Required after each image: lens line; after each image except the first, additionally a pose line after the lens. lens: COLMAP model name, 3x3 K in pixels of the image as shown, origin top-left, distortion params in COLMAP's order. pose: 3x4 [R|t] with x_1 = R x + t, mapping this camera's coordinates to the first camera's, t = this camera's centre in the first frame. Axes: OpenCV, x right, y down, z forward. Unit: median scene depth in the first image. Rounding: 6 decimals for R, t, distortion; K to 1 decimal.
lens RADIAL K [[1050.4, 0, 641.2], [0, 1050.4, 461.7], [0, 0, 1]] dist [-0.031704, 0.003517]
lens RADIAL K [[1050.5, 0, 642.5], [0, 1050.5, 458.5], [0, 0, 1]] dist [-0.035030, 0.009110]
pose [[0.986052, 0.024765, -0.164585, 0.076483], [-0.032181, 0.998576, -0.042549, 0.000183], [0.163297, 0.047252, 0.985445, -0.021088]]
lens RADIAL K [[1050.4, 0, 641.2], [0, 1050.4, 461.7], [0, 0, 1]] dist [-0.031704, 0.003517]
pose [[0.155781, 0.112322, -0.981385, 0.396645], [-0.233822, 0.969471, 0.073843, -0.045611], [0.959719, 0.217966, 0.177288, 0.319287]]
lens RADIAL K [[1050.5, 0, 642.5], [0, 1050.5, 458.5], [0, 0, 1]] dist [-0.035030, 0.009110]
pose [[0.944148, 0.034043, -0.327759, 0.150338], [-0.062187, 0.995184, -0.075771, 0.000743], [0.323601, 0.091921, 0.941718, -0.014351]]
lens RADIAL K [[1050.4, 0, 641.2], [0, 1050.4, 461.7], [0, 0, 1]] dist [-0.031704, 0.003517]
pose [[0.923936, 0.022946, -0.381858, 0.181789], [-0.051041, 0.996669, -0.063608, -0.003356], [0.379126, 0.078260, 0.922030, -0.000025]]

********

What you have to do:
Return the whole of the data, character for character.

Your solution:
Required after each image: lens line; after each image except the first, additionally a pose line after the lens. lens: COLMAP model name, 3x3 K in pixels of the image as shown, origin top-left, distortion params in COLMAP's order. pose: 3x4 [R|t] with x_1 = R x + t, mapping this camera's coordinates to the first camera's, t = this camera's centre in the first frame. Axes: OpenCV, x right, y down, z forward. Unit: median scene depth in the first image. Rounding: 6 decimals for R, t, distortion; K to 1 decimal.
lens RADIAL K [[1050.4, 0, 641.2], [0, 1050.4, 461.7], [0, 0, 1]] dist [-0.031704, 0.003517]
lens RADIAL K [[1050.5, 0, 642.5], [0, 1050.5, 458.5], [0, 0, 1]] dist [-0.035030, 0.009110]
pose [[0.986052, 0.024765, -0.164585, 0.076483], [-0.032181, 0.998576, -0.042549, 0.000183], [0.163297, 0.047252, 0.985445, -0.021088]]
lens RADIAL K [[1050.4, 0, 641.2], [0, 1050.4, 461.7], [0, 0, 1]] dist [-0.031704, 0.003517]
pose [[0.155781, 0.112322, -0.981385, 0.396645], [-0.233822, 0.969471, 0.073843, -0.045611], [0.959719, 0.217966, 0.177288, 0.319287]]
lens RADIAL K [[1050.5, 0, 642.5], [0, 1050.5, 458.5], [0, 0, 1]] dist [-0.035030, 0.009110]
pose [[0.944148, 0.034043, -0.327759, 0.150338], [-0.062187, 0.995184, -0.075771, 0.000743], [0.323601, 0.091921, 0.941718, -0.014351]]
lens RADIAL K [[1050.4, 0, 641.2], [0, 1050.4, 461.7], [0, 0, 1]] dist [-0.031704, 0.003517]
pose [[0.923936, 0.022946, -0.381858, 0.181789], [-0.051041, 0.996669, -0.063608, -0.003356], [0.379126, 0.078260, 0.922030, -0.000025]]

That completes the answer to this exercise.